« Nous sommes vraiment entrés dans la phase de marchandage », a déclaré un représentant.
« Cela va durer toute la nuit, les gens ont l’air fatigué », a-t-il dit à l’AFP. « Espérons que des accords seront conclus ».
Rien n’est en effet garanti car les décisions sont prises par consensus et un seul peut faire capoter un accord.
Les ministres, dont la représentante américaine au Commerce Katherine Tai, vont et viennent par petits groupes dans les différentes salles qui leur sont réservées au siège de l’organisation, située le long du lac Léman.
La 12e conférence ministérielle de l’OMC – l’organe de décision suprême de l’organisation – a démarré dimanche mais les ministres ont jusqu’à présent échoué à trouver des accords, en raison notamment de l’intransigeance indienne sur plusieurs sujets, selon des sources proches des négociations.
A la demande de certaines délégations, la directrice générale de l’OMC, Ngozi Okonjo-Iweala, a accordé aux négociateurs, une journée de plus: jusqu’à jeudi 15H00 (13H00 GMT), dans l’espoir que ces heures supplémentaires de négociation leur permettent d’aboutir.
Mais les tractations piétinent depuis des années, et Mme Ngozi a prévenu d’emblée à l’ouverture de la réunion ministérielle que le chemin serait « chaotique ».
« Et il y aura peut-être quelques mines le long de la route », a-t-elle mis en garde.
La pression pour aboutir est forte d’autant que la précédente ministérielle fin 2017 à Buenos Aires est considérée par de nombreux observateurs comme un échec, faute d’accord majeur conclu.
L’OMC a par ailleurs perdu un peu plus de son éclat depuis que la cour d’appel de son organe de règlement des différends commerciaux a été bloquée fin 2019 par l’administration de Donald Trump, qui était ouvertement hostile à l’organisation.
Mme Okonjo-Iweala, première femme et première Africaine à diriger l’OMC, a promis de donner un véritable coup de fouet à l’organisation pour lui rendre son rôle sur la scène internationale, en particulier face à la pandémie de Covid-19.
– « Dans le bon sens » –
Cette question est d’ailleurs l’un des principaux sujets sur la table des négociations.
Deux textes sont discutés, l’un sur la levée temporaire des brevets sur les vaccins anti-Covid et l’autre sur la facilitation du commerce des biens médicaux nécessaires à la lutte contre les pandémies.
Plus tôt dans la journée, le ministre français du Commerce extérieur Franck Riester, avait indiqué que ces questions de santé et commerce évoluaient « dans le bon sens ».

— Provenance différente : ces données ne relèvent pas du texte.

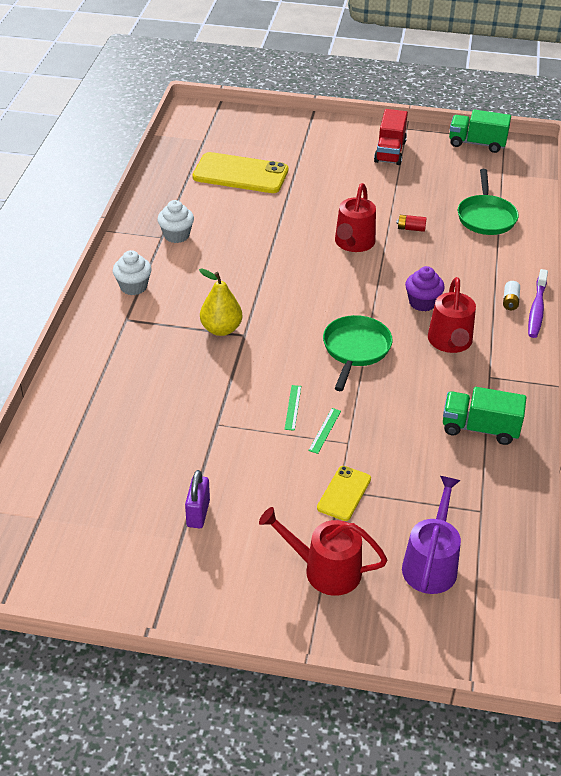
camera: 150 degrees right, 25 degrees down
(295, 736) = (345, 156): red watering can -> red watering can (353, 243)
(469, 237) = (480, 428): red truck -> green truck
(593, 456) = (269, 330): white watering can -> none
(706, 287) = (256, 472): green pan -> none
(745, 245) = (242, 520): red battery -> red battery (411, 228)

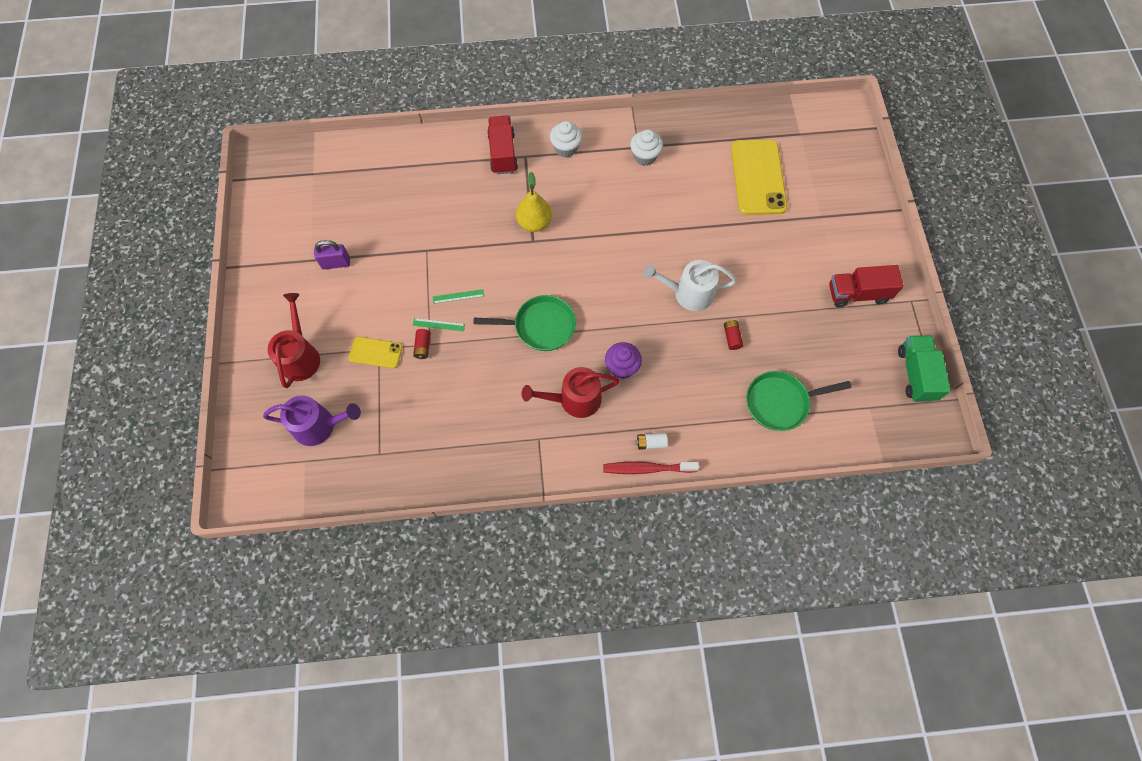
camera: 75 degrees right, 25 degrees up
(112, 336) = (503, 153): none -> red truck
(350, 449) = (423, 347): none -> red battery
(353, 243) = (688, 293): red watering can -> white watering can
(480, 428) = (471, 440): green truck -> none
(536, 309) = (647, 468): purple toothbrush -> red toothbrush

L’OMC est sous pression de pays en voie de développement et d’ONG depuis octobre 2020 pour accepter une levée des droits de propriété intellectuelle sur les moyens médicaux de lutte contre le Covid.
Face à l’opposition de certains pays riches, où le secteur pharmaceutique pèse lourd dans l’économie, le texte sur la table ne prévoit plus qu’une levée temporaire des brevets sur les vaccins pour les pays en développement.
La Chine – considérée comme un pays en développement à l’OMC – a indiqué qu’elle n’entend pas bénéficier de ce traitement spécial et différencié, mais les Etats-Unis souhaitent que cette promesse soit écrite.
Le projet de texte envisage par ailleurs la possibilité d’étendre l’accord aux tests et aux traitements six mois après son adoption, mais la Suisse et le Royaume-Uni ont émis d’importantes réserves à ce sujet.
L’OMC est également très attendue sur l’interdiction des subventions qui menacent la durabilité de la pêche, des négociations en cours depuis 2001.
Des progrès ont été faits ces derniers mois mais l’Inde s’oppose à toute interdiction de ces subventions contribuant à la surpêche et à la surcapacité avant 25 ans. Le projet d’accord vise lui 2030.
Le pays a aussi des réticences sur le projet de texte visant à interdire les restrictions à l’exportation concernant les achats du Programme alimentaire mondial.
L’Inde, mais également l’Afrique du Sud, le Pakistan, l’Indonésie et le Sri Lanka, ont également fait part de leurs réticences à prolonger le moratoire sur les droits de douane pour les transmissions électroniques, sur laquelle les ministres doivent se prononcer, selon une source proche des discussions.